The EPA has a number of advisory groups and decision-making committees:

- EPA Board

The EPA's Board is appointed by the minister for the environment and must have at least one member with experience relating to the Treaty of Waitangi and tikanga Māori (Māori customary values and practices). The EPA Board is chaired by Julie Hardaker.

- Ngā Kaihautū Tikanga Taiao

Ngā Kaihautū Tikanga Taiao, is a statutory Māori advisory committee legally appointed by the EPA Board. The committee provides advice to the EPA to ensure Māori perspectives are taken into account. Members provide a broad overview of Māori interests, rather than representing their individual iwi.

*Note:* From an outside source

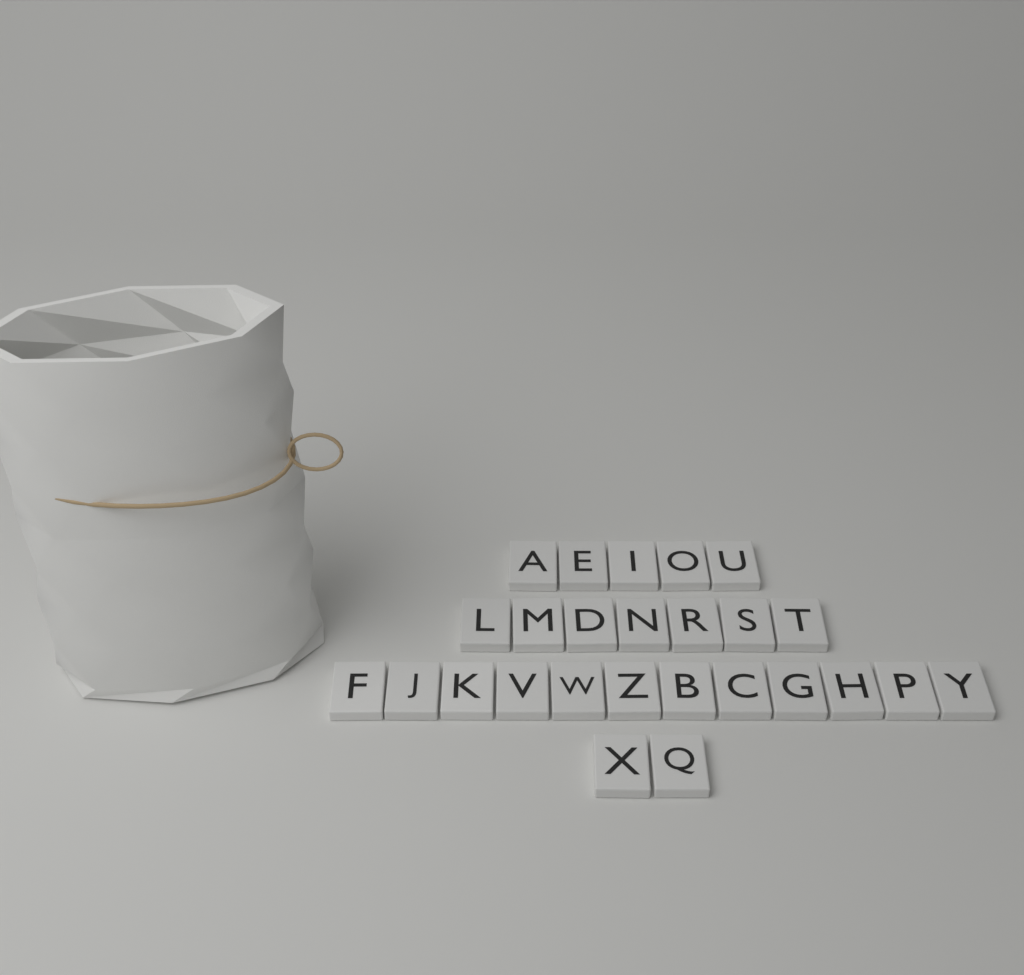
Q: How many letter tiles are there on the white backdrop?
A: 26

- Hazardous Substances and New Organisms Committee

The Hazardous Substances and New Organisms Committee considers applications to import or manufacture hazardous substances, and to introduce new organisms into New Zealand.

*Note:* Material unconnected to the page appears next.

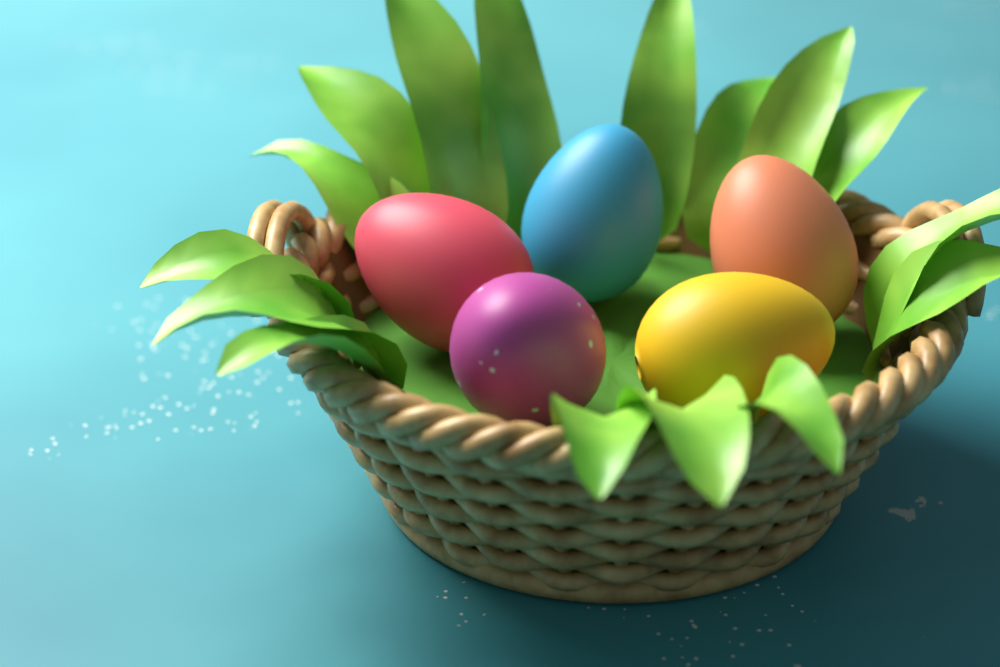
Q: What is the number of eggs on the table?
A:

- Exclusive Economic Zone and Continental Shelf (Environmental Effects) Act boards of inquiry
- Nationally Significant Proposal boards of inquiry

Boards are appointed by the Minister for the Environment to decide on Section 20 activities under the EEZ Act, and for land-based proposals of national significance (the Minister for Conservation appoints boards for coastal proposals). Boards run their own processes independently from the EPA and the Minister. The EPA provides administrative support services to boards of inquiry, ranging from organising the logistics of the hearing, to commissioning specialist advice to assist the board.

== Ministers ==
The following ministers oversee its work:

- The minister for the environment
- The associate minister(s) for the environment
- The minister for climate change

== Communications ==
The EPA has a website and various social media and communication channels.

== Appropriations ==
The EPA has two primary streams of operating revenue: Crown funding, and funding from charges and fees.